Em Santa Catarina, onde os dois maiores grupos de mídia transformam os portais em boletins de ocorrência e sucessão de banalidades, o jornalismo vai rapidamente morrendo enquanto crescem os repasses de recursos públicos por eles recebidos. Tal situação foi levada à bancada do PT e do PSOL ainda no primeiro semestre, mas de lá para cá nada mudou. A comunicação/jornalismo não aparece como prioridade no campo partidário progressista catarinense, ao contrário dos grupos dominantes, que não descuidam de suas usinas ideológicas regadas a dinheiro público.

A página da Assembleia Legislativa escancara o fato. No link sobre Despesas e Receitas/Contratos de Publicidade, aparecem centenas de repasses de janeiro até o final de novembro. Os repasses, beneficiando especialmente os associados da Associação Catarinense de Emissoras de Rádio e Televisão (Acaert), jorram da ALESC, do governo do estado, do Ministério Público estadual e do Tribunal de Contas, sem falar do dinheiro repassado por prefeituras, e não se ouve um pio. As poucas verbas que caem deste pires gigante, sobras de uma ou outra campanha publicitária que o nosso campo partidário eventualmente consegue acessar, são repassadas a uma ou outra entidade sem que se conheçam os critérios, e o mesmo vale para eventuais emendas parlamentares quando, muito raramente, se lembram do jornalismo. Na real, o jornalismo vale pouco para o nosso campo. 

JORNALISMO CONTRA-HEGEMÔNICO

O jornalismo contra-hegemônico implica um projeto contra-hegemônico que o sustente. Por isso, a lógica que move coletivos independentes é buscar apoio nas centrais sindicais, sindicatos, partidos e movimentos populares que lutam pela constituição de outra forma de organização social. No primeiro semestre, buscamos neste meio, em Florianópolis, possibilidades de apoio para a produção de um veículo de comunicação que fizesse jornalismo em um período tão pródigo em disseminação de ideologia quanto o período eleitoral.
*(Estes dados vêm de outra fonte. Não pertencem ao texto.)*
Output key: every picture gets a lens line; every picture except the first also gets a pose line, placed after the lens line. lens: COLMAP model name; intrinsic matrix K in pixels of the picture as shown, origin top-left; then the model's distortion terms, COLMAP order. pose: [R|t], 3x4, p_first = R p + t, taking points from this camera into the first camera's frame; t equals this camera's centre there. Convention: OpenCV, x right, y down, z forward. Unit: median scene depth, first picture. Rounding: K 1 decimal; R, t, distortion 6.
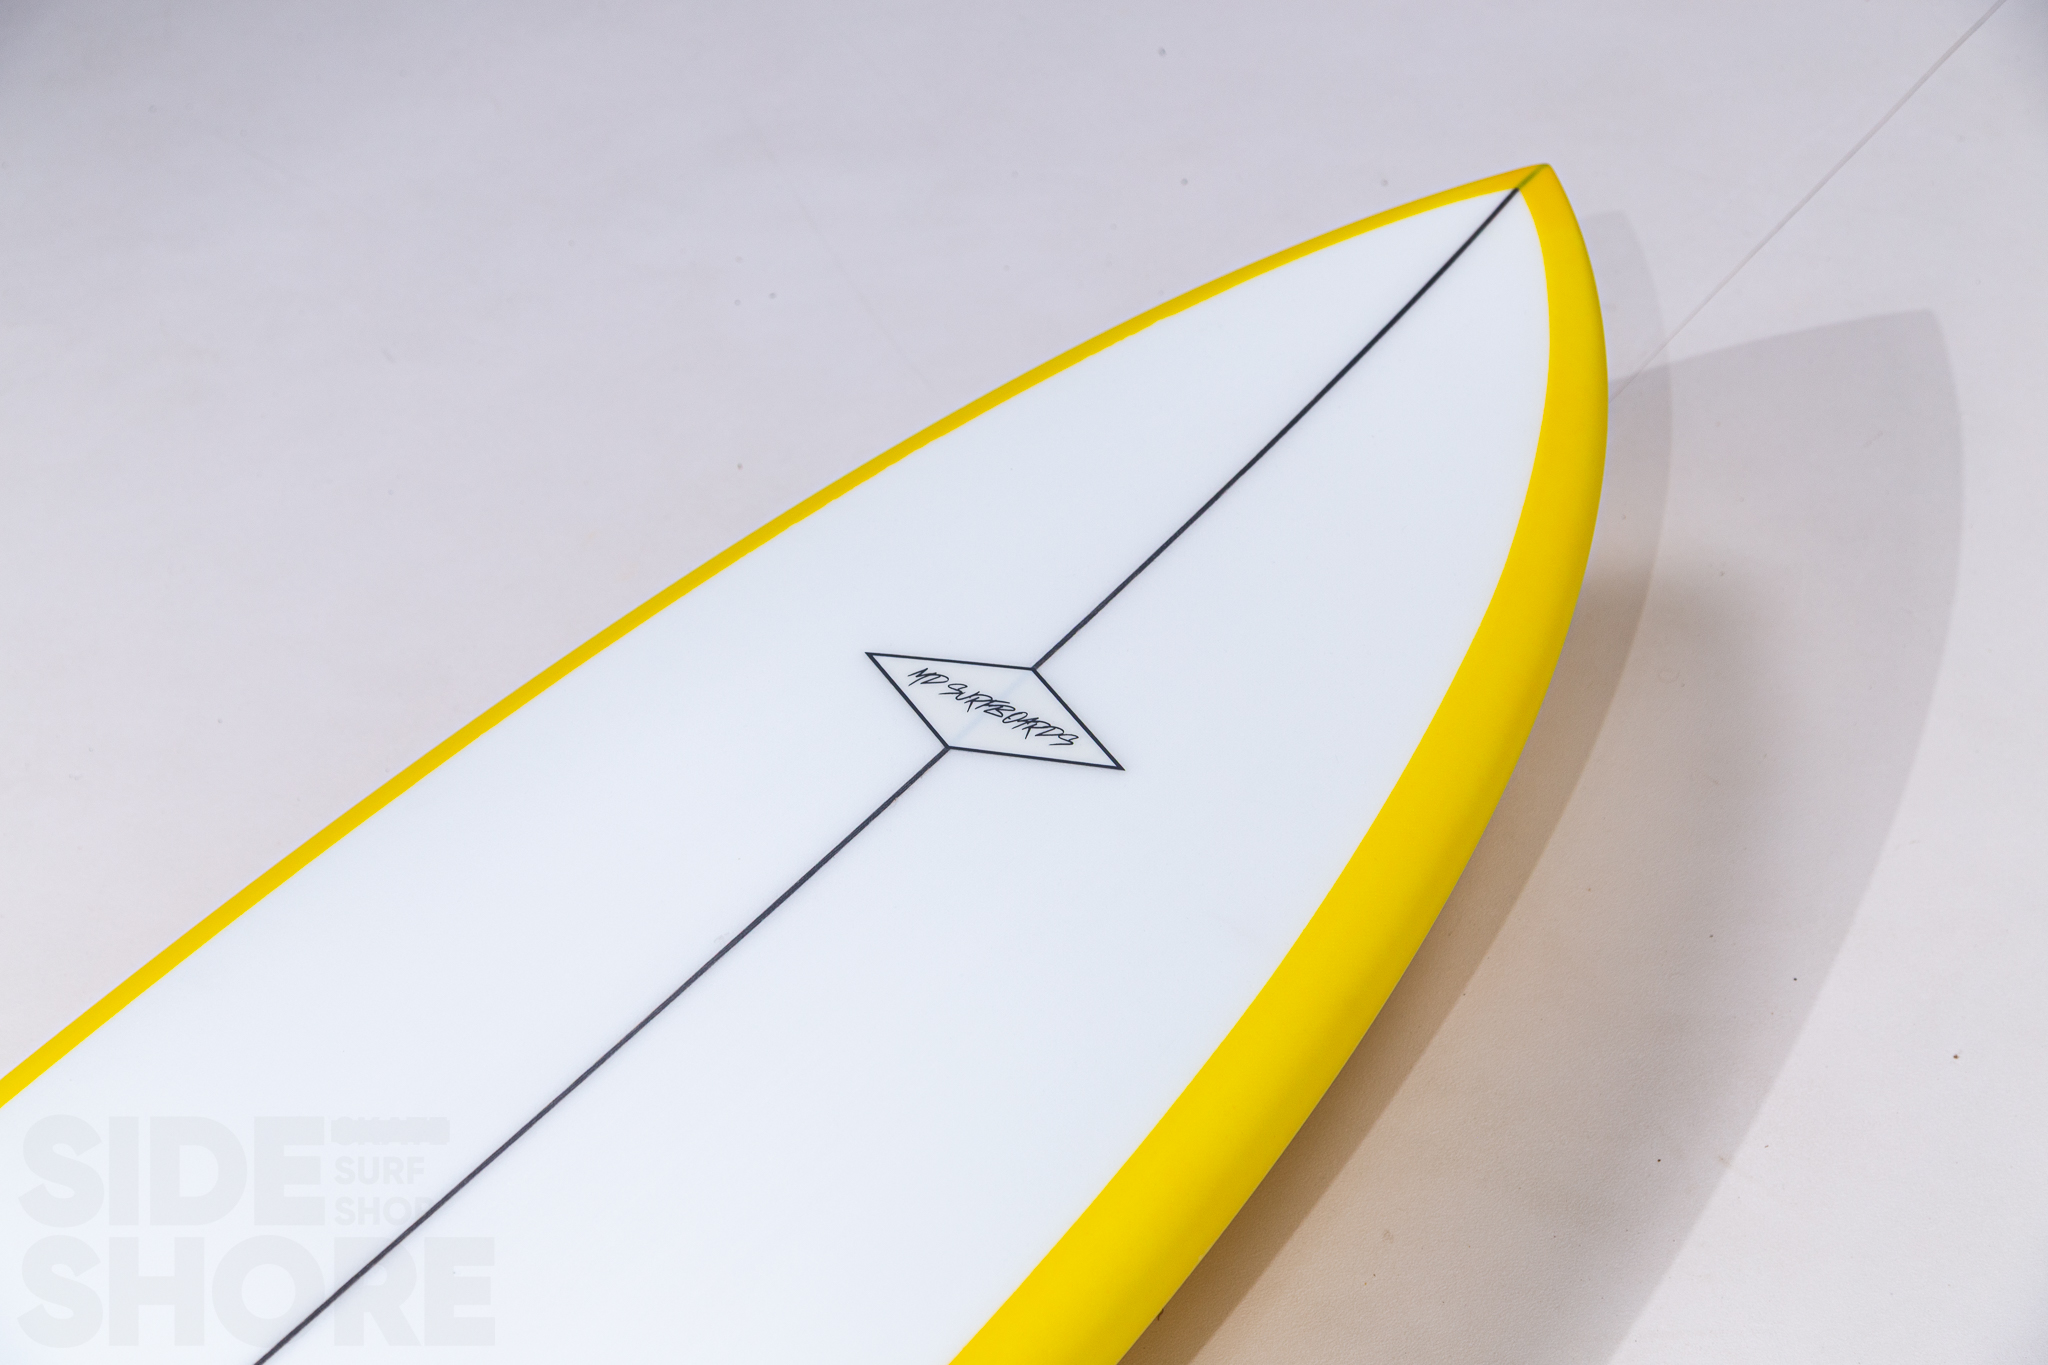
lens RADIAL K [[3569.6, 0, 1023.5], [0, 3569.6, 684.8], [0, 0, 1]] dist [-0.132964, 0.000000]
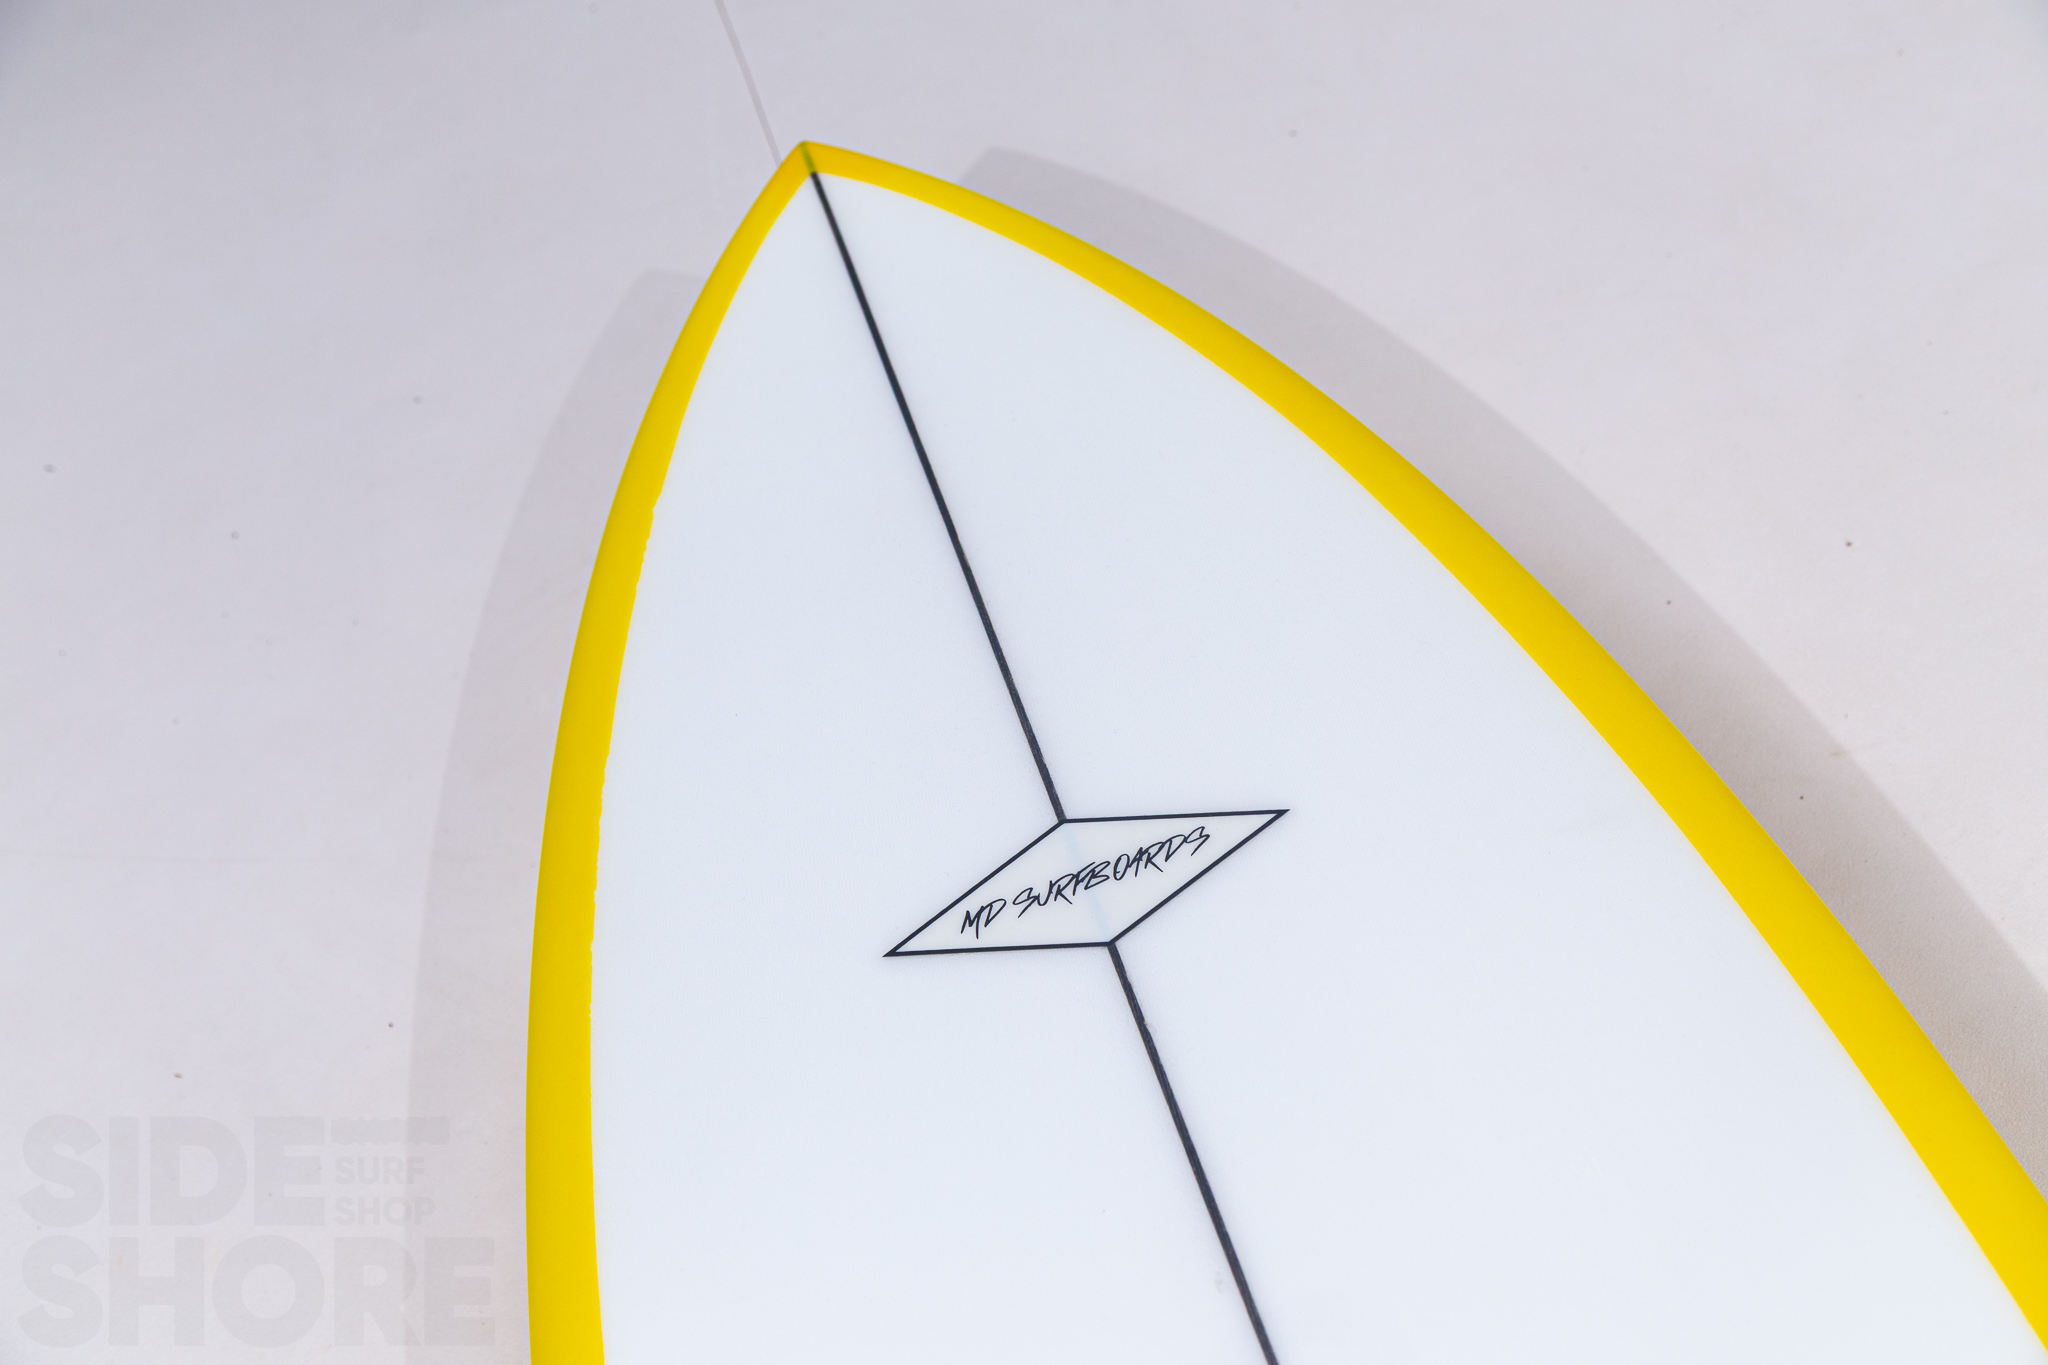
lens RADIAL K [[2963.2, 0, 1022.1], [0, 2963.2, 681.3], [0, 0, 1]] dist [-0.110974, 0.000000]
pose [[0.594539, -0.591977, 0.544139, -0.341371], [0.636239, 0.760149, 0.131807, -0.120176], [-0.491654, 0.267838, 0.828577, 0.447850]]
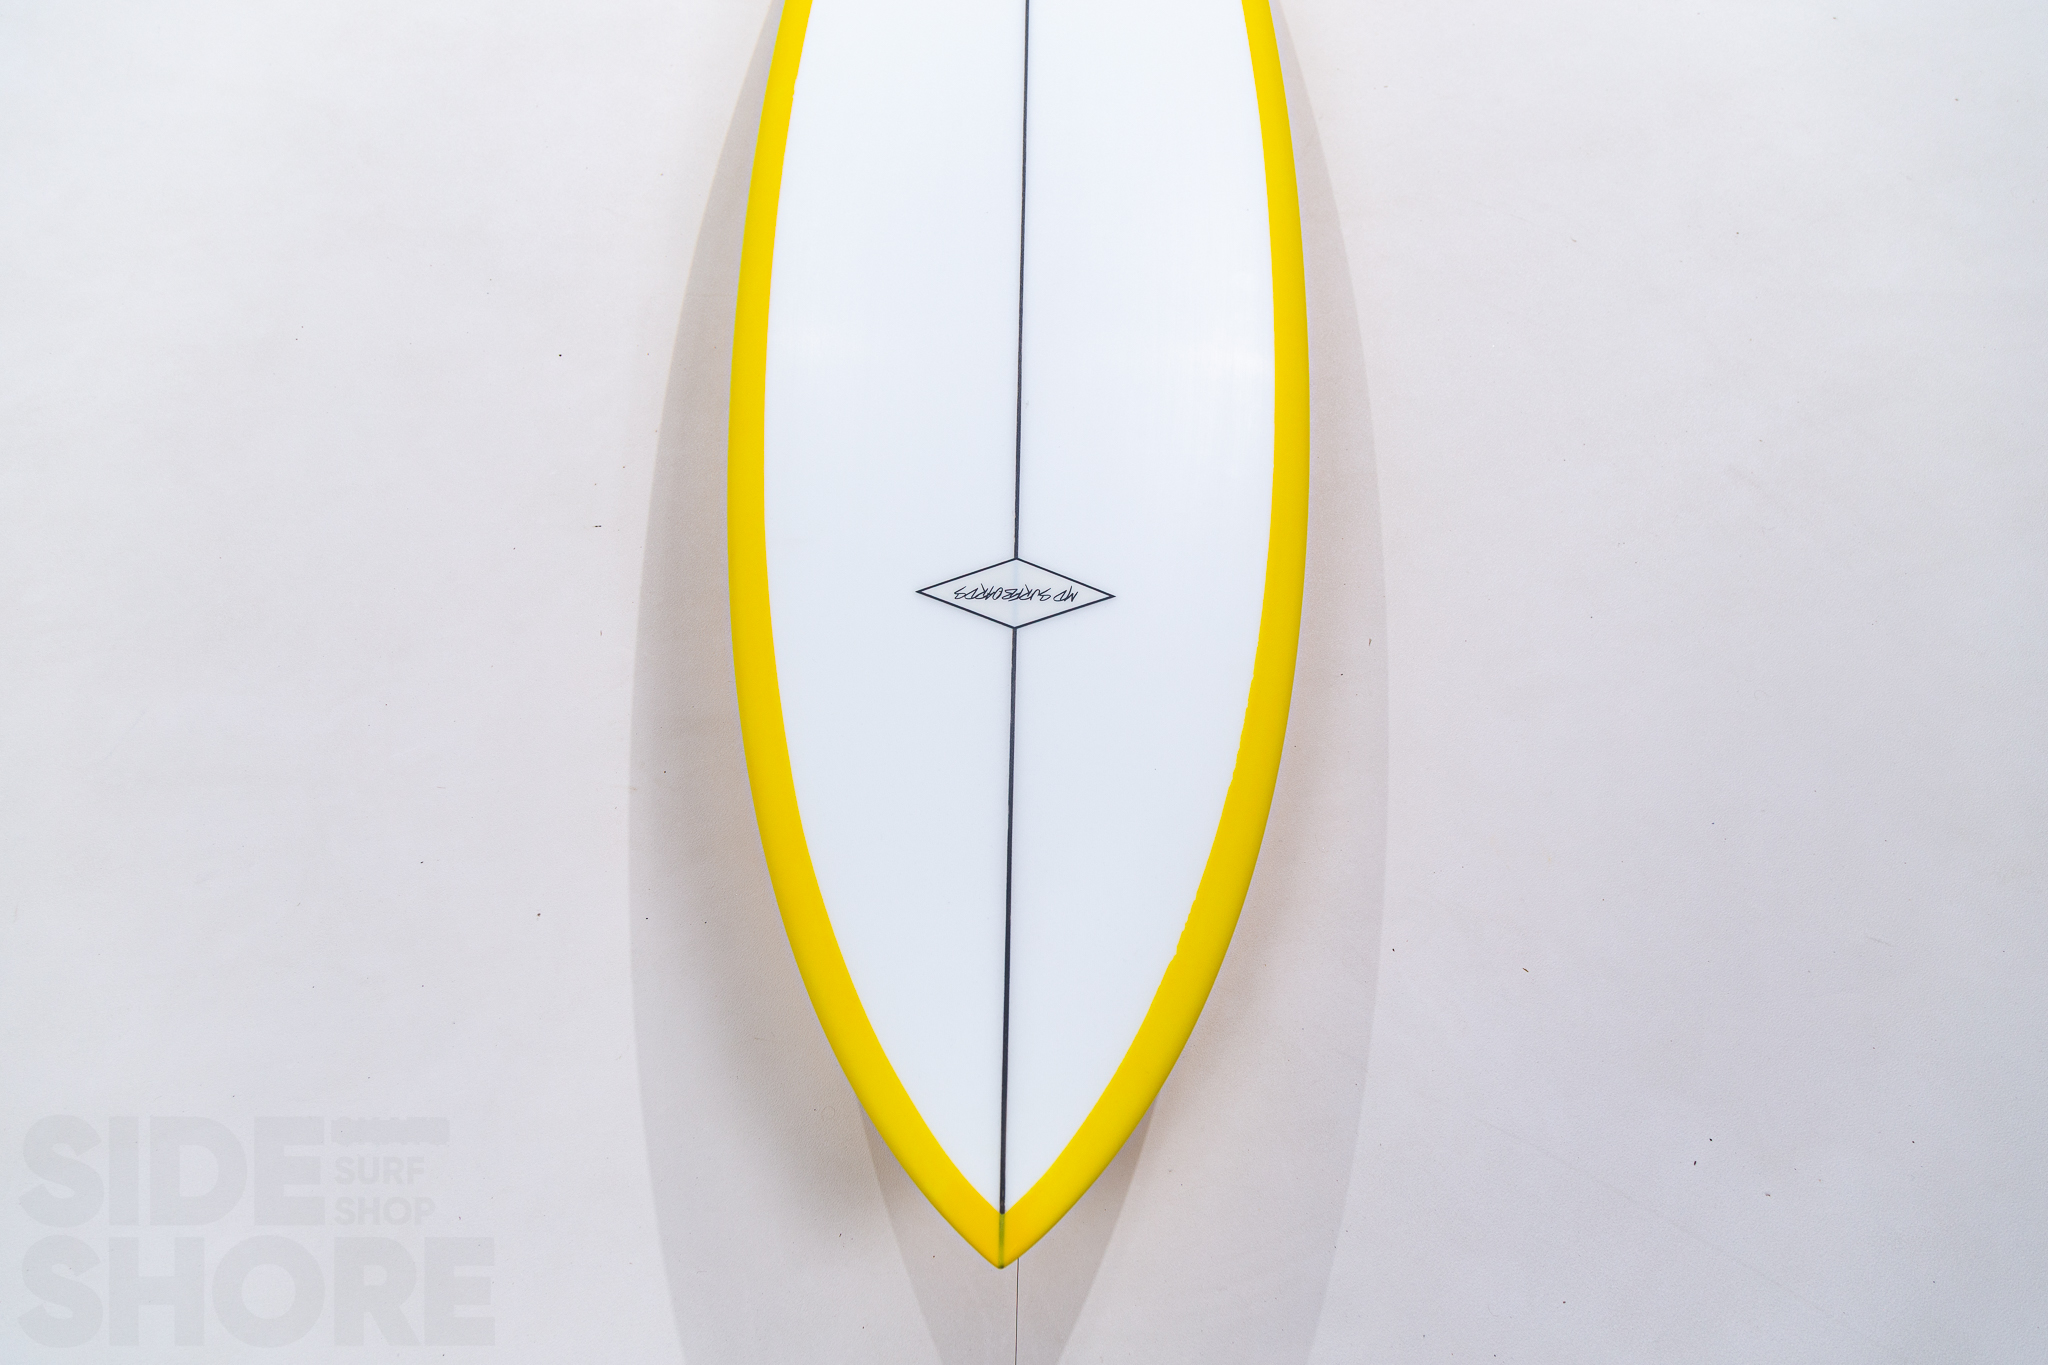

Sem fatiar, segmentar, fragmentar, focalizar. Jornalismo para cobrir a cidade e a vida da população. A repercussão do pedido de apoio foi quase nula. 

Percebe-se que, também no campo popular, a constituição de “capelas” é a prioridade. O investimento, quando há, vai para materiais e redes sociais próprias. Numa capital de 500 mil habitantes, também não se consegue 100 apoiadores individuais que paguem 100,00 ou 200 que paguem 50 para ao menos mantermos um portal de notícias. Em Porto Alegre, por exemplo, Sul21, Brasil de Fato RS e Matinal fazem jornalismo independente sem fatiar os fenômenos da realidade. A descrição de seus perfis no Instagram traz essa percepção: Matinal: “Jornalismo local e cultura de Porto Alegre. Porto para quem se importa”; Brasil de Fato RS: “Uma visão popular do Rio Grande do Sul, do Brasil e do mundo”. Sul 21: “Jornalismo independente e de impacto social”. 

Para concluir, recorro a outros cinco significados do verbo sustentar: 

- Impedir que alguma coisa caia.

- Fazer frente a; resistir a.

- Alimentar; dar o necessário para viver a.

- Fortificar; defender.

- Pelejar a favor de; defender com argumentos. 

E pergunto: quem, nesta ilha de jornalismo desterrado, vai pelejar por nós e sustentar o Jornalismo?